もしそうだとすると、侮れない技量ではないかと思えた。
「もうひとつは山中の洞窟に盗賊が逃げ込んだときのことです。拐った村人たちを人質にたてこもったそうで、そのときはキョウチクトウを入口付近で燃やして、その毒性で目眩や嘔吐の状態異常に陥った盗賊を全滅させたと聞きました。」
「それって···人質は大丈夫だったの?」
「あれで人質もほぼ全員が目眩や嘔吐、下痢や腹痛の症状に陥った。ただ命に別状はなかったし、ナオは殺されたり乱暴されるよりはマシだろうとしれっと言っていたな。」
答えたのはまたもやギルドマスターだった。
「それもお咎めはなかったのですか?」
「そんなものは下せない。盗賊を討伐し、人質を全員救出したんだ。やり方は少々乱暴ともいえるが、他に策がなかったと言われれば確かにそうだと言える。しかも彼はソロだからな。それに人質は体を売らせる目的で拐った女性ばかりだった。そこで躊躇していれば、おそらく彼女たちは性的な被害を受けていただろう。」
「そう···ですか。」
確かにその通りだ。
やり方はともかくとして判断は間違っていないのだ。しかも人質の貞操やその後の精神的影響を考えると、迅速かつ適切な判断だったともいえる。
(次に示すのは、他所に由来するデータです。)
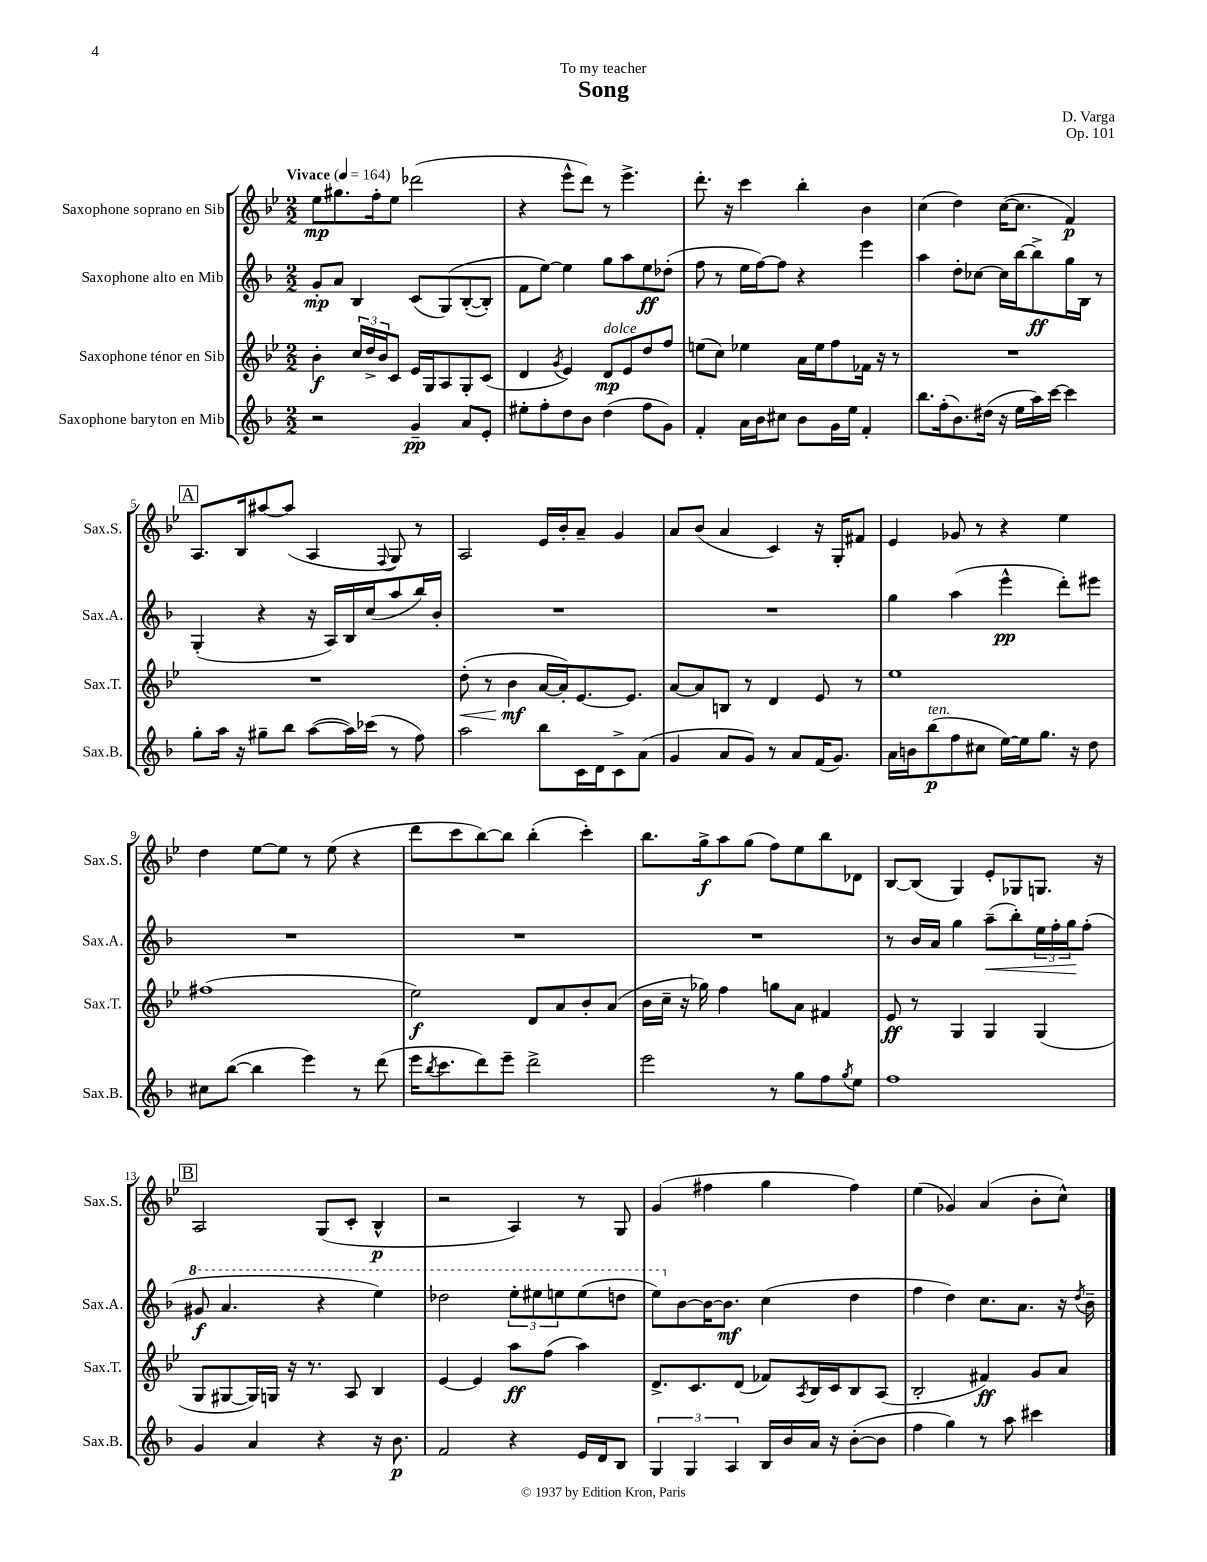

**kern	**dynam	**kern	**dynam	**kern	**dynam	**kern	**dynam
*part4	*part4	*part3	*part3	*part2	*part2	*part1	*part1
*staff4	*staff4	*staff3	*staff3	*staff2	*staff2	*staff1	*staff1
*I"Saxophone baryton en Mib	*	*I"Saxophone ténor en Sib	*	*I"Saxophone alto en Mib	*	*I"Saxophone soprano en Sib	*
*I'Sax.B.	*	*I'Sax.T.	*	*I'Sax.A.	*	*I'Sax.S.	*
*clefG2	*	*clefG2	*	*clefG2	*	*clefG2	*
*k[b-]	*	*k[b-e-]	*	*k[b-]	*	*k[b-e-]	*
*M2/2	*	*M2/2	*	*M2/2	*	*M2/2	*
*MM164	*	*MM164	*	*MM164	*	*MM164	*
=1	=1	=1	=1	=1	=1	=1	=1
!	!	!	!	!	!	!LO:TX:a:B:t=Vivace	!
2r	.	4b-'\	f	8g'/L	mp	8ee-\L	mp
.	.	.	.	8a/J	.	8.gg#X\	.
.	.	24cc/LL	.	4B-/	.	.	.
.	.	24dd^/	.	.	.	.	.
.	.	.	.	.	.	16ff'\k	.
.	.	24b-/J	.	.	.	.	.
.	.	8c/J	.	.	.	8ee-\J	.
4g~/	pp	16e-/LL	.	(8c/L	.	(2ddd-X\	.
.	.	16G/J	.	.	.	.	.
.	.	8A/	.	(8G/)	.	.	.
8a/L	.	8G'/	.	([8B-'/	.	.	.
8e'/J	.	(8c/J	.	8B-'/J])	.	.	.
=2	=2	=2	=2	=2	=2	=2	=2
8ee#X'\L	.	4d/	.	8f\L	.	4r	.
8ff'\	.	.	.	[8ee\J)	.	.	.
.	.	8qg/	.	.	.	.	.
8dd\	.	4e-/)	.	4ee\]	.	8eee-^^\L	.
8b-\J	.	.	.	.	.	8ddd\J)	.
!	!	!LO:TX:a:i:t=dolce	!	!	!	!	!
(4dd\	.	8d/L	mp	8gg\L	.	8r	.
.	.	8e-/	.	8aa\	.	4.eee-^\	.
8ff\L	.	8dd/	.	8ee\	ff	.	.
8g\J)	.	8ff/J	.	(8dd-X'\J	.	.	.
=3	=3	=3	=3	=3	=3	=3	=3
4f'/	.	(8een\L	.	8ff\	.	8.ddd'\	.
.	.	8cc\J)	.	8r	.	.	.
.	.	.	.	.	.	16r	.
16a\LL	.	4ee-X\	.	16ee\LL	.	4ccc\	.
16b-\J	.	.	.	[16ff\J)	.	.	.
8cc#X\J	.	.	.	8ff\J]	.	.	.
8b-\L	.	16a\LL	.	4r	.	4bb-'\	.
.	.	16ee-\J	.	.	.	.	.
16g\L	.	8ff\	.	.	.	.	.
16ee\JJ	.	.	.	.	.	.	.
4f'/	.	16f-X\Jk	.	4eee\	.	4b-\	.
.	.	16r	.	.	.	.	.
.	.	8r	.	.	.	.	.
=4	=4	=4	=4	=4	=4	=4	=4
8.bb-\L	.	1r	.	4aa\	.	(4cc\	.
(16ff'\k	.	.	.	.	.	.	.
8.b-\)	.	.	.	8dd'\L	.	4dd\)	.
.	.	.	.	[8cc-X\J	.	.	.
(16dd#X\Jk	.	.	.	.	.	.	.
16r	.	.	.	16cc-\LL]	.	([16cc\KL	.
16ee\LL	.	.	.	[16bb-\J	.	8.cc\J]	.
16aa\)	.	.	.	8bb-^\]	ff	.	.
[16ccc\JJ	.	.	.	.	.	.	.
4ccc\]	.	.	.	16gg\L	.	4f/)	p
.	.	.	.	16B-\JJ	.	.	.
.	.	.	.	8r	.	.	.
!!LO:LB:g=z
!!LO:REH:place=s1:t=A
=5	=5	=5	=5	=5	=5	=5	=5
8gg'\L	.	1r	.	(4G'/	.	8.A/L	.
16aa\Jk	.	.	.	.	.	.	.
16r	.	.	.	.	.	16B-/k	.
8gg#X~\L	.	.	.	4r	.	[8aa#X/	.
8bb-\J	.	.	.	.	.	(8aa#/J]	.
([8aa\L	.	.	.	16r	.	4A/	.
.	.	.	.	16A/LL)	.	.	.
16aa\L])	.	.	.	16B-/	.	.	.
(16ccc-X\JJ	.	.	.	(16cc/J	.	.	.
.	.	.	.	.	.	8qqF/	.
8r	.	.	.	8aa/	.	8G/)	.
8ff\)	.	.	.	16bb-/L)	.	8r	.
.	.	.	.	16b-'/JJ	.	.	.
=6	=6	=6	=6	=6	=6	=6	=6
!	!	!	!LO:HP:b	!	!	!	!
2aa\	.	(8dd'\	<	1r	.	2A/	.
.	.	8r	.	.	.	.	.
.	.	4b-\	mf	.	.	.	.
8bb-\L	.	[16a/LL	[	.	.	16e-/LL	.
.	.	16a'/J])	.	.	.	16b-'/J	.
16c\L	.	[8.e-/	.	.	.	8a~/J	.
16d\J	.	.	.	.	.	.	.
8c^\	.	.	.	.	.	4g/	.
.	.	8.e-/J]	.	.	.	.	.
(8a\J	.	.	.	.	.	.	.
=7	=7	=7	=7	=7	=7	=7	=7
4g/	.	[8a/L	.	1r	.	8a/L	.
.	.	8a/]	.	.	.	(8b-/J	.
8a/L	.	8Bn/J	.	.	.	4a/	.
8g/J)	.	8r	.	.	.	.	.
8r	.	4d/	.	.	.	4c/)	.
8a/L	.	.	.	.	.	.	.
(16f/K	.	8e-/	.	.	.	16r	.
8.g/J)	.	.	.	.	.	16G'/KL	.
.	.	8r	.	.	.	8f#X/J	.
=8	=8	=8	=8	=8	=8	=8	=8
16a\LL	.	1ee-	.	4gg\	.	4e-/	.
16bn\J	.	.	.	.	.	.	.
!LO:TX:a:i:t=ten.	!	!	!	!	!	!	!
(8bb-\	p	.	.	.	.	.	.
8ff\	.	.	.	(4aa\	.	8g-X/	.
8cc#X\J	.	.	.	.	.	8r	.
[16ee\LL)	.	.	.	4eee^^\	pp	4r	.
16ee\J]	.	.	.	.	.	.	.
8.gg\J	.	.	.	.	.	.	.
.	.	.	.	8ddd'\L)	.	4ee-\	.
16r	.	.	.	.	.	.	.
8dd\	.	.	.	8eee#X\J	.	.	.
!!LO:LB:g=z
=9	=9	=9	=9	=9	=9	=9	=9
8cc#X\L	.	(1ff#X	.	1r	.	4dd\	.
([8bb-\J	.	.	.	.	.	.	.
4bb-\]	.	.	.	.	.	[8ee-\L	.
.	.	.	.	.	.	8ee-\J]	.
4eee\)	.	.	.	.	.	8r	.
.	.	.	.	.	.	(8ee-\	.
8r	.	.	.	.	.	4r	.
(8ddd\	.	.	.	.	.	.	.
=10	=10	=10	=10	=10	=10	=10	=10
16eee\KL	.	2ee-\)	f	1r	.	8ddd\L	.
8qbb-/	.	.	.	.	.	.	.
8.ccc\	.	.	.	.	.	.	.
.	.	.	.	.	.	8ccc\	.
8ddd\)	.	.	.	.	.	[8bb-\)	.
8eee~\J	.	.	.	.	.	8bb-\J]	.
2ddd^\	.	8d/L	.	.	.	(4bb-'\	.
.	.	8a/	.	.	.	.	.
.	.	8b-'/	.	.	.	4ccc'\)	.
.	.	(8a/J	.	.	.	.	.
=11	=11	=11	=11	=11	=11	=11	=11
2eee\	.	16b-\LL	.	1r	.	8.bb-\L	.
.	.	16cc~\JJ	.	.	.	.	.
.	.	16r	.	.	.	.	.
.	.	16gg-X\)	.	.	.	16gg^\k	f
.	.	4ff\	.	.	.	8aa\	.
.	.	.	.	.	.	(8gg\J	.
8r	.	8ggn\L	.	.	.	8ff\L)	.
8gg\L	.	8a\J	.	.	.	8ee-\	.
8ff\	.	4f#X/	.	.	.	8bb-\	.
8qgg/	.	.	.	.	.	.	.
8ee\J	.	.	.	.	.	8d-X\J	.
=12	=12	=12	=12	=12	=12	=12	=12
1ff	.	8e-/	ff	8r	.	[8B-/L	.
.	.	8r	.	16b-/LL	.	(8B-/J]	.
.	.	.	.	16a/JJ	.	.	.
.	.	4G/	.	4gg\	.	4G/)	.
!	!	!	!	!	!LO:HP:b	!	!
.	.	4G/	.	(8aa~\L	<	8e-'/L	.
.	.	.	.	8bb-'\)	.	8G-X/	.
.	.	(4G/	.	24ee\L	.	8.Gn/J	.
.	.	.	.	24ff'\	.	.	.
.	.	.	.	24gg\J	.	.	.
.	.	.	.	(8ff'\J	[	.	.
.	.	.	.	.	.	16r	.
!!LO:LB:g=z
!!LO:REH:place=s1:t=B
=13	=13	=13	=13	=13	=13	=13	=13
*	*	*	*	*8va	*	*	*
4g/	.	8G/L	.	8gg#X/	f	2A/	.
.	.	[8G#X/	.	4.aa/	.	.	.
4a/	.	16G#/L])	.	.	.	.	.
.	.	16Gn/JJ	.	.	.	.	.
.	.	16r	.	.	.	.	.
.	.	8.r	.	.	.	.	.
4r	.	.	.	4r	.	(8G/L	.
.	.	8A/	.	.	.	8c'/J	.
16r	.	4B-/	.	4eee\)	.	4B-^^/	p
8.b-\	p	.	.	.	.	.	.
=14	=14	=14	=14	=14	=14	=14	=14
2f/	.	[4e-/	.	2ddd-X\	.	2r	.
.	.	4e-/]	.	.	.	.	.
4r	.	8aa\L	ff	12eee'\L	.	4A/)	.
.	.	.	.	12eee#X\	.	.	.
.	.	(8ff\J	.	.	.	.	.
.	.	.	.	12eeen\	.	.	.
16e/LL	.	4aa\)	.	(8eee\	.	8r	.
16d/J	.	.	.	.	.	.	.
8B-/J	.	.	.	8dddn\J	.	8G/	.
=15	=15	=15	=15	=15	=15	=15	=15
6G/	.	8.d^/L	.	8eee\L)	.	(4g/	.
*	*	*	*	*X8va	*	*	*
.	.	.	.	[8b-\	.	.	.
6G/	.	.	.	.	.	.	.
.	.	8.c/	.	.	.	.	.
.	.	.	.	16b-\K_	.	4ff#X\	.
.	.	.	.	8.b-\J]	mf	.	.
6A/	.	.	.	.	.	.	.
.	.	(8d/J	.	.	.	.	.
16B-/LL	.	8f-X/L)	.	(4cc\	.	4gg\	.
16b-/	.	.	.	.	.	.	.
.	.	8qA/	.	.	.	.	.
16a/JJ	.	16B-/L	.	.	.	.	.
16r	.	16c/J	.	.	.	.	.
([8b-'\L	.	8B-/	.	4dd\	.	4ff#\)	.
8b-\J]	.	(8A/J	.	.	.	.	.
=16	=16	=16	=16	=16	=16	=16	=16
4ff\	.	2B-'/	.	4ff\	.	(4ee-\	.
4gg\)	.	.	.	4dd\)	.	4g-X/)	.
8r	.	4f#X/)	ff	8.cc\L	.	(4a/	.
8aa\	.	.	.	.	.	.	.
.	.	.	.	8.a\J	.	.	.
4ccc#X\	.	8g/L	.	.	.	8b-'\L	.
.	.	8a/J	.	16r	.	8cc^^\J)	.
.	.	.	.	8qdd/	.	.	.
.	.	.	.	16b-~\	.	.	.
==	==	==	==	==	==	==	==
*-	*-	*-	*-	*-	*-	*-	*-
「だからわかるだろう?ナオは盗賊や裏の世界の住人にとっては疎ましい存在だ。彼の正体はあまり公にしてはいけない。」
ナオのことが広く知れ渡るとつけ狙う者は多いだろう。犯罪者にとっては、機会があれば早々に始末しておきたい邪魔者に違いない。
「納得しました。」
「そういうことだから、受付カウンター周辺やギルドの部外者がいる前でナオの話はするな。」
「はい。でも、だからナオさんは普段からあのような演技をされているのですね。」
目立たず腕利きであることがバレないように演技をしているのだろう。
「あれは演技というより半分は素だな。」
「え?」
「出会ったときからそうだったが、商人のような立ち居振る舞いが自然とできるようだ。」
「もともと商人だったとか?」
「どうだろうな。当時は若過ぎる外見とのギャップで違和感が大きかったが、知性や品性などを考えると商人よりもどこかの貴族か王族ではないかと思えたものだ。」
「そういえば、昨日初めて話しましたが年齢以上に落ち着いている方だと思いました。まるで父親の世代と接しているかのような印象があります。」
「昔からいろいろと経験が豊富に思える奴だったからな。」
「いろいろですか?」
「···いろいろだ。」
それはエロエロも含むのだろうかと、ジェミーは余計なことを頭によぎらせた。